About this exercise:
Once the line containing "Peggy Trueblood |" is found in the records below, return it and each following line exactly, up to and including the line containing "Megan O'Quin |", and nothing else.

Records from a dataset:
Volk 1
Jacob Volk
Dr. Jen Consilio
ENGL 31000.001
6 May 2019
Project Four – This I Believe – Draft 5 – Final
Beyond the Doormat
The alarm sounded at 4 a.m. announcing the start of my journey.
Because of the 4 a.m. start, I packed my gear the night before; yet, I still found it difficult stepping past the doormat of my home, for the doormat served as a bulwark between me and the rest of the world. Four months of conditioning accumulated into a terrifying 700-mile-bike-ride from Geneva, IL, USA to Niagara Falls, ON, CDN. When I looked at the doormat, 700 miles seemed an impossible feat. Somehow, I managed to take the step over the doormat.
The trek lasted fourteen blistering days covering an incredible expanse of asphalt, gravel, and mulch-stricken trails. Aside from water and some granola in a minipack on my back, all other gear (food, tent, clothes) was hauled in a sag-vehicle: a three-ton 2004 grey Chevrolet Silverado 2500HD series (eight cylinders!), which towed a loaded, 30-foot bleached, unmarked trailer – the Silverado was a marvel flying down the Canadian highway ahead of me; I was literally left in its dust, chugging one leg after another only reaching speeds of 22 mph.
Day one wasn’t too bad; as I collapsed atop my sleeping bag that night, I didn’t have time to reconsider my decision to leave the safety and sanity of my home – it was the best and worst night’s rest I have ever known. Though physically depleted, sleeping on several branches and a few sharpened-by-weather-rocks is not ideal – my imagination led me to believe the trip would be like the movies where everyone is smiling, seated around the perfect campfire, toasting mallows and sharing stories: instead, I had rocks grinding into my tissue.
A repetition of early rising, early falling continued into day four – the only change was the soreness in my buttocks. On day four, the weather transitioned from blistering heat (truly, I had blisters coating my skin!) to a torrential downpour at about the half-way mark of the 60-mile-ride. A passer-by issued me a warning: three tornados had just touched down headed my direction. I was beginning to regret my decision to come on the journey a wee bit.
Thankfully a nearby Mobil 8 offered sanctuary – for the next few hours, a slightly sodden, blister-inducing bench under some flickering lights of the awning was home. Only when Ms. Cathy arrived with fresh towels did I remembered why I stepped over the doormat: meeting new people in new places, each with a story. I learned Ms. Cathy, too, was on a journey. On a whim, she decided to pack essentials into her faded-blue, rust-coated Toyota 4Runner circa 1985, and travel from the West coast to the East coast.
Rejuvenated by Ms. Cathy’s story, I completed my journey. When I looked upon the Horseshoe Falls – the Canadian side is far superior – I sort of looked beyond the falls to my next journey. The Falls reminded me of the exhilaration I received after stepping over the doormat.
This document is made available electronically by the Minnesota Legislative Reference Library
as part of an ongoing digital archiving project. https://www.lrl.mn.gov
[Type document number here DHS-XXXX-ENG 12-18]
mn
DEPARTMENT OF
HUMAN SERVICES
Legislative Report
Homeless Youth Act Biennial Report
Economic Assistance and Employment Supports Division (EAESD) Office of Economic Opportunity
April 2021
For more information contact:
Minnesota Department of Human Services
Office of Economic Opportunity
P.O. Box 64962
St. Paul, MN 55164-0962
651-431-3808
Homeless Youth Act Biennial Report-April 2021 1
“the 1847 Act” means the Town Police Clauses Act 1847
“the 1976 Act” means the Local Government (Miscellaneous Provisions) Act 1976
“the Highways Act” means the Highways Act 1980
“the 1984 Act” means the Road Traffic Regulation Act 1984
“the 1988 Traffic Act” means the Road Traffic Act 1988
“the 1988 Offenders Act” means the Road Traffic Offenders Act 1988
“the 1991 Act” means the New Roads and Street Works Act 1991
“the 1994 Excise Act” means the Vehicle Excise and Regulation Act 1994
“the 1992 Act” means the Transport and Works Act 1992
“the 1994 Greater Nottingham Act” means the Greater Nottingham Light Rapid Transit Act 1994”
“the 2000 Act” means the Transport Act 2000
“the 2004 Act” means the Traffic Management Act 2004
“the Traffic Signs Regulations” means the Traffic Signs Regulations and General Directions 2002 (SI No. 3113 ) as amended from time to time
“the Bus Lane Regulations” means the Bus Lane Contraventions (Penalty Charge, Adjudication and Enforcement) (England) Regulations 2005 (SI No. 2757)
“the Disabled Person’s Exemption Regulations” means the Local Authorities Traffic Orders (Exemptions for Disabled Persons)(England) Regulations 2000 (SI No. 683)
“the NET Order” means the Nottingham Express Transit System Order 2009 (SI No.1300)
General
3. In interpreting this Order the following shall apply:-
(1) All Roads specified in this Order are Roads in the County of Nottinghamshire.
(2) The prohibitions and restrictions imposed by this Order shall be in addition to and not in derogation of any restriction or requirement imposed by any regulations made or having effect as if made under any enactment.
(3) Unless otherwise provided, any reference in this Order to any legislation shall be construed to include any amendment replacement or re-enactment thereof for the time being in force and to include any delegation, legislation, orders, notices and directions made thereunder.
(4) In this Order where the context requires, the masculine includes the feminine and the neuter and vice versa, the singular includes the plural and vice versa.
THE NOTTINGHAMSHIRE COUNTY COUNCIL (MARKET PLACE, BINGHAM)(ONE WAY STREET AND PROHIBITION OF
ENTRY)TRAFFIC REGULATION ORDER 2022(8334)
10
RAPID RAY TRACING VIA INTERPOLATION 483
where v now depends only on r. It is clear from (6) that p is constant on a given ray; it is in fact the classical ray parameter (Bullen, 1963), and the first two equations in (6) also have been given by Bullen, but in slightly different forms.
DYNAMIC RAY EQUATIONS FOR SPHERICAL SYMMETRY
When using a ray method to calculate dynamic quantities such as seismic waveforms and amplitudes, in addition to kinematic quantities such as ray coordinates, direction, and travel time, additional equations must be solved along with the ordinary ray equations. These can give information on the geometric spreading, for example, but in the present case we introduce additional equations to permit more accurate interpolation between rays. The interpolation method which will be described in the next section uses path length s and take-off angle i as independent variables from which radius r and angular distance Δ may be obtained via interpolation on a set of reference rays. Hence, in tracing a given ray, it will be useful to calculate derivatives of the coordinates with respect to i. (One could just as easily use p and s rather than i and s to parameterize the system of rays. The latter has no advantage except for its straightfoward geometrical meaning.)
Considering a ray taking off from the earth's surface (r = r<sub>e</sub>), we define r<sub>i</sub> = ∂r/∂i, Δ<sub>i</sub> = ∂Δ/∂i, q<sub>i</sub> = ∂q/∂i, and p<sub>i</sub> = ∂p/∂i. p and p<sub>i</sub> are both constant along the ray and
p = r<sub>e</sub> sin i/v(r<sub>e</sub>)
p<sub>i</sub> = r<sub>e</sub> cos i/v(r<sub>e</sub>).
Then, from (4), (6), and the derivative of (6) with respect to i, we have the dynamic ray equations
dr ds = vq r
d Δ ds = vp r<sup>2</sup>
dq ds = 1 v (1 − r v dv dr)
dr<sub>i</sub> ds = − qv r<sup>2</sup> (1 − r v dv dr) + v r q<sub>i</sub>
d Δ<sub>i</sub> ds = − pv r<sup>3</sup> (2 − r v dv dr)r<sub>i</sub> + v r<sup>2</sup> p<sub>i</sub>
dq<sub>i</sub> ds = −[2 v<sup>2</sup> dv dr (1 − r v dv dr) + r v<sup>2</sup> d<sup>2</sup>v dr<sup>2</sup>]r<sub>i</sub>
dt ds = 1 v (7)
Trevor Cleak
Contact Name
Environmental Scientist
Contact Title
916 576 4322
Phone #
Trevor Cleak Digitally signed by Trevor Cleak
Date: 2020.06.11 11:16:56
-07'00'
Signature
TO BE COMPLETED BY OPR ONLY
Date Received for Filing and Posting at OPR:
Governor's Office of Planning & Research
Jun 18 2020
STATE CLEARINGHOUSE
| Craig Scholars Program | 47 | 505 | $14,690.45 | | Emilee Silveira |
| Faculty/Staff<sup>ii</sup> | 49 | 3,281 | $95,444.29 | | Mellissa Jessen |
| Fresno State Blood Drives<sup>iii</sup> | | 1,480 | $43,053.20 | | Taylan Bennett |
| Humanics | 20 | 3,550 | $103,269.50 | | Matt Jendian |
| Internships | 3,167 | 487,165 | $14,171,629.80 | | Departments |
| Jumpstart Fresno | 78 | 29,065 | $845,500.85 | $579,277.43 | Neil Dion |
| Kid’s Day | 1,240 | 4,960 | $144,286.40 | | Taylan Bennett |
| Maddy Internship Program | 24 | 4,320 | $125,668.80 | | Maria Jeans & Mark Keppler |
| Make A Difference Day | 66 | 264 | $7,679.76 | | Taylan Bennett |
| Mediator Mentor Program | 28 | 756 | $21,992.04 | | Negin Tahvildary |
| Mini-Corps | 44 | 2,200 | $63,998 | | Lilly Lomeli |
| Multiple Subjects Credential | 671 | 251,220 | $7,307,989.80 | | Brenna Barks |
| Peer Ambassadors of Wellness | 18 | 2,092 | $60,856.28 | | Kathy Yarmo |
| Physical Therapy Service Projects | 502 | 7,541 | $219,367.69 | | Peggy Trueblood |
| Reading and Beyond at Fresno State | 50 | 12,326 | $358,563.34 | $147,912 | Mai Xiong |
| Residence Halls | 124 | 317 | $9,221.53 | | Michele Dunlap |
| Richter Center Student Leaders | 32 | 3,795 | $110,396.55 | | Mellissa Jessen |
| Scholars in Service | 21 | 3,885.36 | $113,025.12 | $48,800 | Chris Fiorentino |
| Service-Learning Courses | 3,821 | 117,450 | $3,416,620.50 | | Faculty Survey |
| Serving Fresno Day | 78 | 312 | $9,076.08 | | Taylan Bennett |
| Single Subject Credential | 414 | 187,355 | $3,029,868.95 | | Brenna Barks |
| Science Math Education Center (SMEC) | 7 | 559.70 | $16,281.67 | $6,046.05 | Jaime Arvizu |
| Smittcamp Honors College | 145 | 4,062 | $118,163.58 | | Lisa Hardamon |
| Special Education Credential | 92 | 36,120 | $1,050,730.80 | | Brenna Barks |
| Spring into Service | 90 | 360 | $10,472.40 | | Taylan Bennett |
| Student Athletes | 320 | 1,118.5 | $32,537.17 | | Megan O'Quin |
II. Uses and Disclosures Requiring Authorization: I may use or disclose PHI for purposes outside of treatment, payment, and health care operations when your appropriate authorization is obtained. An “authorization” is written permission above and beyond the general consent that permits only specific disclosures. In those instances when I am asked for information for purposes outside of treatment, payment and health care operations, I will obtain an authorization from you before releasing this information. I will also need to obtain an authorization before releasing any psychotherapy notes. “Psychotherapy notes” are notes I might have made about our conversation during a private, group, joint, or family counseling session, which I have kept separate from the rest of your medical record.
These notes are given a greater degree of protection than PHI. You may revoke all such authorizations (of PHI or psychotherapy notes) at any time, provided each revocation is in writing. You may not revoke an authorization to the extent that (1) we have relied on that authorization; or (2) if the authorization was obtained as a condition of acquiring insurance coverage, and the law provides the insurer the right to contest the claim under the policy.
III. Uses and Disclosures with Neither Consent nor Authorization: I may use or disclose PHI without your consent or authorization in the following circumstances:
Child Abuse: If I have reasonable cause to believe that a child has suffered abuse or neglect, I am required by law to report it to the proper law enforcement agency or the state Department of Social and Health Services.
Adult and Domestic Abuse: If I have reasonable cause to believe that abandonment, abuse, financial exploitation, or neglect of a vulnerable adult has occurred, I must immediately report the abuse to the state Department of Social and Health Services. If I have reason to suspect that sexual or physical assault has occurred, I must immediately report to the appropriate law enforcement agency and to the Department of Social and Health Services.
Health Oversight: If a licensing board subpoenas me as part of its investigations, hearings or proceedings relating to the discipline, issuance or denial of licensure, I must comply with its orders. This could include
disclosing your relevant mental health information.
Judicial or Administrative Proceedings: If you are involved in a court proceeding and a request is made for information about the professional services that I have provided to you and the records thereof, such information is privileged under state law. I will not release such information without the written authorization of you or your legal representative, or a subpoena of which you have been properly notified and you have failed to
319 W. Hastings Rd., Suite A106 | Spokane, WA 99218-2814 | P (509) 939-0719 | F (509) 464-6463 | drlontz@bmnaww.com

Exercise output:
| Physical Therapy Service Projects | 502 | 7,541 | $219,367.69 | | Peggy Trueblood |
| Reading and Beyond at Fresno State | 50 | 12,326 | $358,563.34 | $147,912 | Mai Xiong |
| Residence Halls | 124 | 317 | $9,221.53 | | Michele Dunlap |
| Richter Center Student Leaders | 32 | 3,795 | $110,396.55 | | Mellissa Jessen |
| Scholars in Service | 21 | 3,885.36 | $113,025.12 | $48,800 | Chris Fiorentino |
| Service-Learning Courses | 3,821 | 117,450 | $3,416,620.50 | | Faculty Survey |
| Serving Fresno Day | 78 | 312 | $9,076.08 | | Taylan Bennett |
| Single Subject Credential | 414 | 187,355 | $3,029,868.95 | | Brenna Barks |
| Science Math Education Center (SMEC) | 7 | 559.70 | $16,281.67 | $6,046.05 | Jaime Arvizu |
| Smittcamp Honors College | 145 | 4,062 | $118,163.58 | | Lisa Hardamon |
| Special Education Credential | 92 | 36,120 | $1,050,730.80 | | Brenna Barks |
| Spring into Service | 90 | 360 | $10,472.40 | | Taylan Bennett |
| Student Athletes | 320 | 1,118.5 | $32,537.17 | | Megan O'Quin |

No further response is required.